116,0.071,0.796,0.132,0.9999,1
287,0.061,0.815,0.124,0.9999,1
446,0.029,0.844,0.127,0.9999,1
389,0.048,0.848,0.104,1.0000,1


**by Brady Deyak**

This was the part of my section that I spent the most time experimenting with as I am new to Tensorflow as a Python tool and some of the functions were ambigious for me.
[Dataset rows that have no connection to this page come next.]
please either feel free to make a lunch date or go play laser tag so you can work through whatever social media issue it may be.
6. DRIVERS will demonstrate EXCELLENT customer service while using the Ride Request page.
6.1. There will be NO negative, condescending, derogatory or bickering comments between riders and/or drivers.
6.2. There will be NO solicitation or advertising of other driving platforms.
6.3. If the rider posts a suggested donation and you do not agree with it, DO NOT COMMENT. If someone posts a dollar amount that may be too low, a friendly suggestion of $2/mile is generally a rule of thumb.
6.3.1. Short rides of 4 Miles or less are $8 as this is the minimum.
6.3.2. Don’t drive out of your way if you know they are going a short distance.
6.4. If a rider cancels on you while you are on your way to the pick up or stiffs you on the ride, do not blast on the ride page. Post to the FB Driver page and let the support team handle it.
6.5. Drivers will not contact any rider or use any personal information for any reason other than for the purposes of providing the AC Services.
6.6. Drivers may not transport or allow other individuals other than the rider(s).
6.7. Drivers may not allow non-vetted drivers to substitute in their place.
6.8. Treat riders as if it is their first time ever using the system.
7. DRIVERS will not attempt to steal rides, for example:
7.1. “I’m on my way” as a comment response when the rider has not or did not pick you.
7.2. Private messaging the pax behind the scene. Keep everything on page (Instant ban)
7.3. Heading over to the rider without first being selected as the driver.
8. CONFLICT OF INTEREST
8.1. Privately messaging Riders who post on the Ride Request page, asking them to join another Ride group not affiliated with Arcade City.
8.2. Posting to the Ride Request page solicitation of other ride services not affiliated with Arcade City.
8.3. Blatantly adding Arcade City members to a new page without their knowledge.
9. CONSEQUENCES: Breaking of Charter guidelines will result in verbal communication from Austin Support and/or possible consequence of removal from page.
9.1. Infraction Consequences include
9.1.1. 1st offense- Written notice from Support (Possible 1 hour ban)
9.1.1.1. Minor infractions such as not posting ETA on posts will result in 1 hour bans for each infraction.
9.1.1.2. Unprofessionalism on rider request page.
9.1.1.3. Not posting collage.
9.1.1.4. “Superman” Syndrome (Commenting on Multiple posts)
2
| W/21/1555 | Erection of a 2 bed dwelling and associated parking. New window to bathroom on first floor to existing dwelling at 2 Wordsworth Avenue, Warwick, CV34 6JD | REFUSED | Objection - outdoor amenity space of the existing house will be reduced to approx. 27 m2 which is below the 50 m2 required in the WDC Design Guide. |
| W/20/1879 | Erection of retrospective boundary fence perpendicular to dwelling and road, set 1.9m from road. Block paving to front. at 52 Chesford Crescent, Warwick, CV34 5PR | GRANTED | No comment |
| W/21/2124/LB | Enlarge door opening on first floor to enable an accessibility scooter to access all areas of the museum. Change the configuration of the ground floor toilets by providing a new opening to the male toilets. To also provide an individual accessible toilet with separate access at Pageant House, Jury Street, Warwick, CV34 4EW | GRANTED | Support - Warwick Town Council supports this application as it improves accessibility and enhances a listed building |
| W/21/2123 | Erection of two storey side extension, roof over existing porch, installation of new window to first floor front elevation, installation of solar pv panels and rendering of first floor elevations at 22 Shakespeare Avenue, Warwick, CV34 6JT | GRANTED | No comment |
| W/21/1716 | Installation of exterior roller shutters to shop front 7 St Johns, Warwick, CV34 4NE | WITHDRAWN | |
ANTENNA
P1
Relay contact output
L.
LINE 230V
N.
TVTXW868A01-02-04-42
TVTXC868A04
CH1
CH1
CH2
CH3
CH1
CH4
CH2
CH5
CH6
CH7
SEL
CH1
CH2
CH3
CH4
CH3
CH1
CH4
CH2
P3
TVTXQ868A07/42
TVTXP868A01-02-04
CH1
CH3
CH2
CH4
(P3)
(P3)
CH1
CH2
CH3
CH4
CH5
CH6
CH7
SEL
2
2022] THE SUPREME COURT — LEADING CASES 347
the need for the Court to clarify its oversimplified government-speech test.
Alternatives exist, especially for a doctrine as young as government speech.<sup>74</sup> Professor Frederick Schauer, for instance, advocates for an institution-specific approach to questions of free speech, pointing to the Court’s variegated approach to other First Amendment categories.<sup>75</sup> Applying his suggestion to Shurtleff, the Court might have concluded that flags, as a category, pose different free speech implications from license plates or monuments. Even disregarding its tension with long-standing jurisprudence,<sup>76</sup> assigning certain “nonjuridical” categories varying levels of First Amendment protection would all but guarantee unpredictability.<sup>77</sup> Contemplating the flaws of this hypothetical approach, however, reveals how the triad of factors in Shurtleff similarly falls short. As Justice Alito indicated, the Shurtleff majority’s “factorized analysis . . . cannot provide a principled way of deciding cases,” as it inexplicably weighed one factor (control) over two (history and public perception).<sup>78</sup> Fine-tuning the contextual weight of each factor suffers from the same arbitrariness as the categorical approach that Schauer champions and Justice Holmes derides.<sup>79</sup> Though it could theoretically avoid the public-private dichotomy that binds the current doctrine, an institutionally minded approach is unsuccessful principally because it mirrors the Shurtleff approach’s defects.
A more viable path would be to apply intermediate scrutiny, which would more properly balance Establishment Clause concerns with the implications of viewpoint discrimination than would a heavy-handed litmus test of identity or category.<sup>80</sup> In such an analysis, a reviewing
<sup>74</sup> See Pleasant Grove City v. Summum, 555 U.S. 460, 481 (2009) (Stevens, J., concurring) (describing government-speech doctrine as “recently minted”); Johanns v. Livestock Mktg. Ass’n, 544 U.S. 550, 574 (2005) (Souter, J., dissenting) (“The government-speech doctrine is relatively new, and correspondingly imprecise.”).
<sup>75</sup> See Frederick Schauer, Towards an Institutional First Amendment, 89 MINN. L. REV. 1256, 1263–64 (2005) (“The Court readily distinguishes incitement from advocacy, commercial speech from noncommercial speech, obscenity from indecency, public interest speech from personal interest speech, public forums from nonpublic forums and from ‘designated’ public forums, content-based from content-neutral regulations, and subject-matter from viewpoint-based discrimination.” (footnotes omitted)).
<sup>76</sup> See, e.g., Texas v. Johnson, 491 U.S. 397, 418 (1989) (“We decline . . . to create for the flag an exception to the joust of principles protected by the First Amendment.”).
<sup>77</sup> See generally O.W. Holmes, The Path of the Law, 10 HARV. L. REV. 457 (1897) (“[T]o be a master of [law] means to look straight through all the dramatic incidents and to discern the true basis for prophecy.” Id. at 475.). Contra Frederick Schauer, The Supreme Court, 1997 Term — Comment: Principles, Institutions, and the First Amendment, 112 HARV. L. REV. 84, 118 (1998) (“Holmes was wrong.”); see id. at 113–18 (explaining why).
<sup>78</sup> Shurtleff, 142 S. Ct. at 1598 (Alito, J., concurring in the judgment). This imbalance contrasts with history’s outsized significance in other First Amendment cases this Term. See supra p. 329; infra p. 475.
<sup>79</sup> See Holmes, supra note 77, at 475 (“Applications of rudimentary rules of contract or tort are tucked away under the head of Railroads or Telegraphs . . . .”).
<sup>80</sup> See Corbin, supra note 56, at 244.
After much experimenting, I believe that the presets of this model work with the results.

In [53]:
# initiates a TensorFlow Keras model with a linear stack of layers
model = tf.keras.Sequential()
# the Embedding layer vectorizes positive integers or indices
# The size of the vocabulary is set to 10000 given that the amount of total words would most likely be near that
# The dimensions of the embedding is 128 meaning the shape is (None, 10, 128)
model.add(tf.keras.layers.Embedding(10000, 128))
# LSTM is the Long Short-Term Memory Layer
# The dimensions of the output is (128,)
# The dropout returns the fraction of units to drop for the linear transformation of the inputs, in this case 2/10 or 1/5
# The recurrent dropout returns the fraction of units to drop for the linear transformation of the recurrent state which in this case is also 2/10
model.add(tf.keras.layers.LSTM(128, dropout=0.2, recurrent_dropout=0.2))
# Dense is a fully connected layer
# The activation function is relu
# The output layer is a single neuron
model.add(tf.keras.layers.Dense(50, activation='relu'))
# The shape of the output is (1,)
# The sigmoid function returns a value between 0 and 1
model.add(tf.keras.layers.Dense(1, activation='sigmoid'))

In [54]:
# This compiles the model using the binay cross-entropy loss function to effectively measure the difference between the predicted and real labels
# The optimizer is adam which minimizes the loss function through iterative training
model.compile(loss='binary_crossentropy', optimizer='adam', metrics=['accuracy'])

In [55]:
# This separates the input training and test sets with the output sets
# The input is the sentiment values from the DataFrame
# The output is the sentiment label from the DataFrame
# This splits 80% of the data to be used for the testing set and the other 20% for the training set
# The random state applies shuffling at a specific frequency
x_train, x_test, y_train, y_test = train_test_split(sentiment, df["Sentiment Label"], test_size=0.8, random_state=42)

**by Brady Deyak**

This fits the model to the sentiment data given and runs at 5 epochs. The loss and accuracy scores are promising given the work that I was able to do with this model, although there is still much improvement to go.

In [56]:
# This fits the input and output training data into the model for a specific number of epochs
# The batch size is 48 which is the number of samples per gradient
# The epochs is 5 meaning there are 5 iterations over the data sets
sentData = model.fit(x_train, y_train, batch_size=48, epochs=5, validation_split=0.2)

Epoch 1/5
Epoch 2/5
Epoch 3/5
Epoch 4/5
Epoch 5/5


In [57]:
x_train.sort_index()

1     -0.9968
13     0.9638
20     0.9869
21     0.9988
34     0.9873
        ...  
481    0.9990
487    0.9756
491    0.9552
495    0.9976
498    0.9984
Name: compound, Length: 99, dtype: float64

In [58]:
# The evaluate function evaluates the input and output testing sets to determine the loss and accuracy
loss, accuracy = model.evaluate(x_test, y_test)



**by Brady Deyak**

Once the model is trained, it is used to determine the sentiment of the 2010s decade using the training sets.

In [59]:
# predicts the sentiment of the input using the trained model
sentimentPrediction = model.predict(x_train)



**by Brady Deyak**

This checks the prediction to determine if the decade has more positive or negative sentiment.

In [60]:
# determines if sentiment is positive or negative based on prediction
modelSentiment = "Positive" if sentimentPrediction[0] >= threshold else "Negative"
modelSentiment

'Positive'

**It appears that there was more positive sentiment towards disability in the 2010s. Yay!**

**by Brady Deyak**

I plan to continue working on this after the class and building up my portions for a full working model. I was not able to get a full-working representation of the sentiment over time, however, I learned a lot about TensorFlow and other Python tools that are efficient in building neural networks. I think that I got lots of value from this project and am looking forward to continuing this!